_WORK ITEM_
When you reach the line holding "ring tip: (146, 140)" in the material below, return that line and each one after it, word for word, with the pictures dropped.

_INPUT RECORDS_
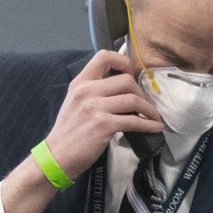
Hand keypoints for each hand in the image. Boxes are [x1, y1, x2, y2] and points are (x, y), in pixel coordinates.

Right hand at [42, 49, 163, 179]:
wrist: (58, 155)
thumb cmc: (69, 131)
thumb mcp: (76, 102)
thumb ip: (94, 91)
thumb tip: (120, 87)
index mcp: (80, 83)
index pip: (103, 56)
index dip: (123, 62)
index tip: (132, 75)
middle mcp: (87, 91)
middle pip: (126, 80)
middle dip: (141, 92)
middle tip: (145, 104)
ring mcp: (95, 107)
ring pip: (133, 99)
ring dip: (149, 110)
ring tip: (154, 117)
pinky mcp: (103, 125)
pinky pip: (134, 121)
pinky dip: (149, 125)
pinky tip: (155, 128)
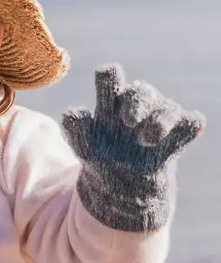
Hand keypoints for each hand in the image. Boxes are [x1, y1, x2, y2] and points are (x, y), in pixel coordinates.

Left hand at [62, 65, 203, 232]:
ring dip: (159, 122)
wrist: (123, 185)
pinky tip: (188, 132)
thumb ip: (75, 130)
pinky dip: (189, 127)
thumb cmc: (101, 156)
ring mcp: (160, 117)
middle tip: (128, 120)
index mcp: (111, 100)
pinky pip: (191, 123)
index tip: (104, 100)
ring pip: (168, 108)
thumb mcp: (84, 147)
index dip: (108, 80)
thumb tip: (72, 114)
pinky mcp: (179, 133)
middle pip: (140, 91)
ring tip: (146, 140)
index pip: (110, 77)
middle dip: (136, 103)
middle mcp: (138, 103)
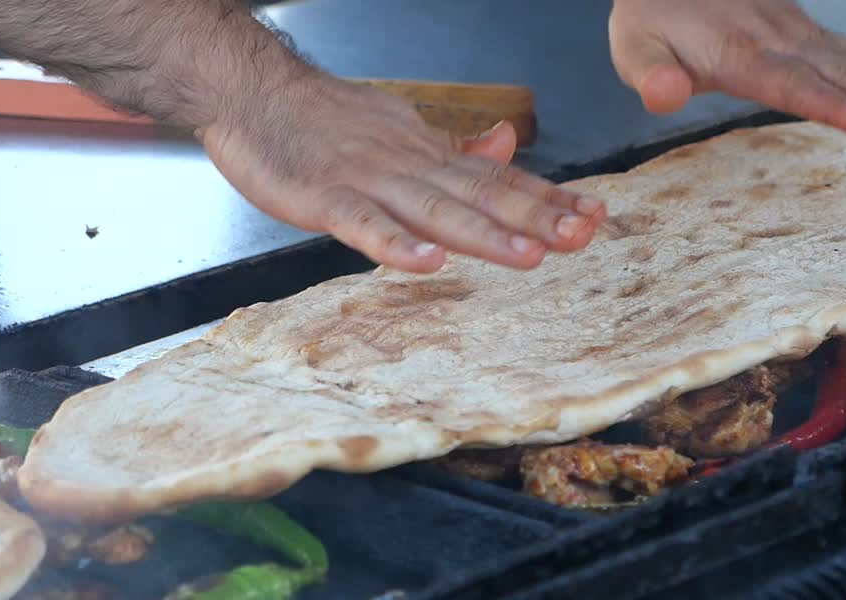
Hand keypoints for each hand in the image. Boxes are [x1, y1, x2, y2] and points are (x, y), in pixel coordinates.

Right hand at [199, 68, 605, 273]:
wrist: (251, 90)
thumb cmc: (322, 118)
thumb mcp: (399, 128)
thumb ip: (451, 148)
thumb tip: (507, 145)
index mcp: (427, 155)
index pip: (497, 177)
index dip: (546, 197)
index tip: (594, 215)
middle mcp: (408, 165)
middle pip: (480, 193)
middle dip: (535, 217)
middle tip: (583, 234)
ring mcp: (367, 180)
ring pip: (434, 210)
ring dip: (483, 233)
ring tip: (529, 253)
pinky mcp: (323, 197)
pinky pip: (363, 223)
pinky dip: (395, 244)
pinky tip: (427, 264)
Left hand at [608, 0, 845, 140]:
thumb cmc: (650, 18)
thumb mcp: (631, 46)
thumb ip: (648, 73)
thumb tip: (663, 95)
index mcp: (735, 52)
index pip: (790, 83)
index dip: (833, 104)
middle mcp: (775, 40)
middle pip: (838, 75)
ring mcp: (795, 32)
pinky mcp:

_TASK ANSWER_
ring tip: (146, 140)
index pip: (110, 77)
middle dip: (136, 103)
middle mcp: (138, 103)
Hand keypoints for each hand in the image. Boxes are [x1, y1, x2, y2] and points are (x, y), in pixel coordinates.

Right hand at [199, 68, 605, 273]:
wrist: (251, 90)
thumb cmc: (322, 118)
thumb mcp: (399, 128)
thumb ip: (451, 148)
thumb tip: (507, 145)
index mcp: (427, 155)
index pip: (497, 177)
index dip: (546, 197)
index tip: (594, 215)
middle mcp: (408, 165)
middle pip: (480, 193)
middle dip: (535, 217)
middle tip: (583, 234)
ring mcp: (367, 180)
ring pip: (434, 210)
ring dip: (483, 233)
ring tip: (529, 253)
pinky mcp: (323, 197)
pinky pip: (363, 223)
pinky dip: (395, 244)
pinky tip: (427, 264)
Left hand at [608, 0, 845, 140]:
thumb cmc: (650, 18)
thumb mcp: (631, 46)
thumb ip: (648, 73)
thumb tip: (663, 95)
index mcp: (735, 52)
index pip: (790, 83)
index dip: (833, 104)
middle mcp: (775, 40)
middle pip: (838, 75)
ring mcp: (795, 32)
pinky mcp:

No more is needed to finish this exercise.